In the When Vacations Aren’t Enough survey by Visier, over a third of respondents surveyed said their employer expects them “to check in with work during vacation.” And 49% said taking time off alleviates feelings of burnout temporarily, but the prep work and catch-up work takes a toll.

Encourage creativity and productivity by ensuring employees get stress-free time away to recharge without interruptions. Consider the following vacation etiquette guidelines for your teams:

List And Delegate Tasks Upfront

Chances are that coworkers and/or managers will need to step in and help while an employee is out of office. Ask employees to create coverage documents that clearly define who will take care of each task in their absence. This resource gives everyone ample time to connect, gather relevant details, and clarify coverage questions before the vacation begins.

Promote Radio Silence

Remind your team to mute email, Slack or other work notifications while they’re on vacation. And create a shared public calendar or a Trello board where everyone can see out-of-office dates across the team.   

Track Team Updates In One Place

Nothing is worse than returning from vacation to a mountain of messages and trying to figure out what happened while you were gone. Set employees up for success with an enterprise-level work management system to catch all project info, files, and updates in one place.

With these safeguards in place, you’ll enable your employees to spend vacation the way it should be spent—in blissful, guilt-free relaxation! And you’ll reap the benefits of them returning to the office refreshed, inspired, and ready to hit the ground running.
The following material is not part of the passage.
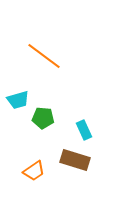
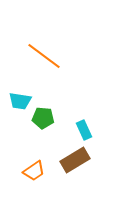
cyan trapezoid: moved 2 px right, 1 px down; rotated 25 degrees clockwise
brown rectangle: rotated 48 degrees counterclockwise
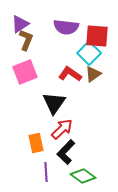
Create A Company-Wide Knowledge Base

Tracking internal guides, notes, onboarding resources, and training materials is often a time-consuming nightmare. In the IDC white paper The High Cost of Not Finding Information,

60% of executives feel that time constraints and lack of understanding of how to find information prevent employees from finding the information they need. With a knowledge base in place, teams can get more done, and save time and effort with a single, organized repository where all knowledge is housed.
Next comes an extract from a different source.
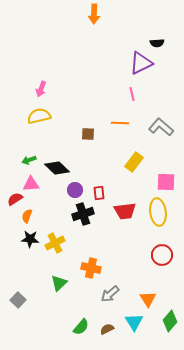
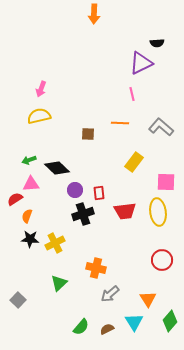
red circle: moved 5 px down
orange cross: moved 5 px right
A knowledge base tool such as Trello Enterprise can centralize large catalogs of content for your organization. Playbooks, operations, and how-to guides can be found easily by anyone at any time. Knowledge bases benefit companies—especially enterprises—many ways:

A Knowledge Base Ensures Consistency

Ask three people to explain how to complete a specific task, and chances are they’ll all give different answers. With hundreds or thousands of employees, this variation can become problematic, or even chaotic. Knowledge bases eliminate this issue by standardizing how information is explained and/or learned company-wide, saving your team time, effort, and rework.

Knowledge Bases Help Employees Function Autonomously

Questions should always be encouraged, and a knowledge base makes it possible for employees to proactively find answers on their own. A solid information repository eliminates the need to reach out to a manager for clarification and promotes self-direction in the workplace.

A Working Knowledge Base Is Efficient

Repetitive tasks, such as routine training for new hires, is a time suck. With a knowledge base in place, your HR department (or any team with repetitive tasks) can turn training materials into an accessible library of written or video content to save time. Added bonus: New hires have a simpler, more engaging learning process.

With a great knowledge base in place, you can save time, increase productivity, and help employees to unplug. They’ll rest easy after hours knowing their coworkers have access to all the information they need. And team leaders have peace of mind that your internal systems for knowledge sharing are always-on.

Make The Right To Disconnect Easy

Encourage a healthy work-life balance across your org. Decrease burnout company-wide and make guilt-free unplugging a reality for everyone. Protect your teams’ right to disconnect and set up your company for success.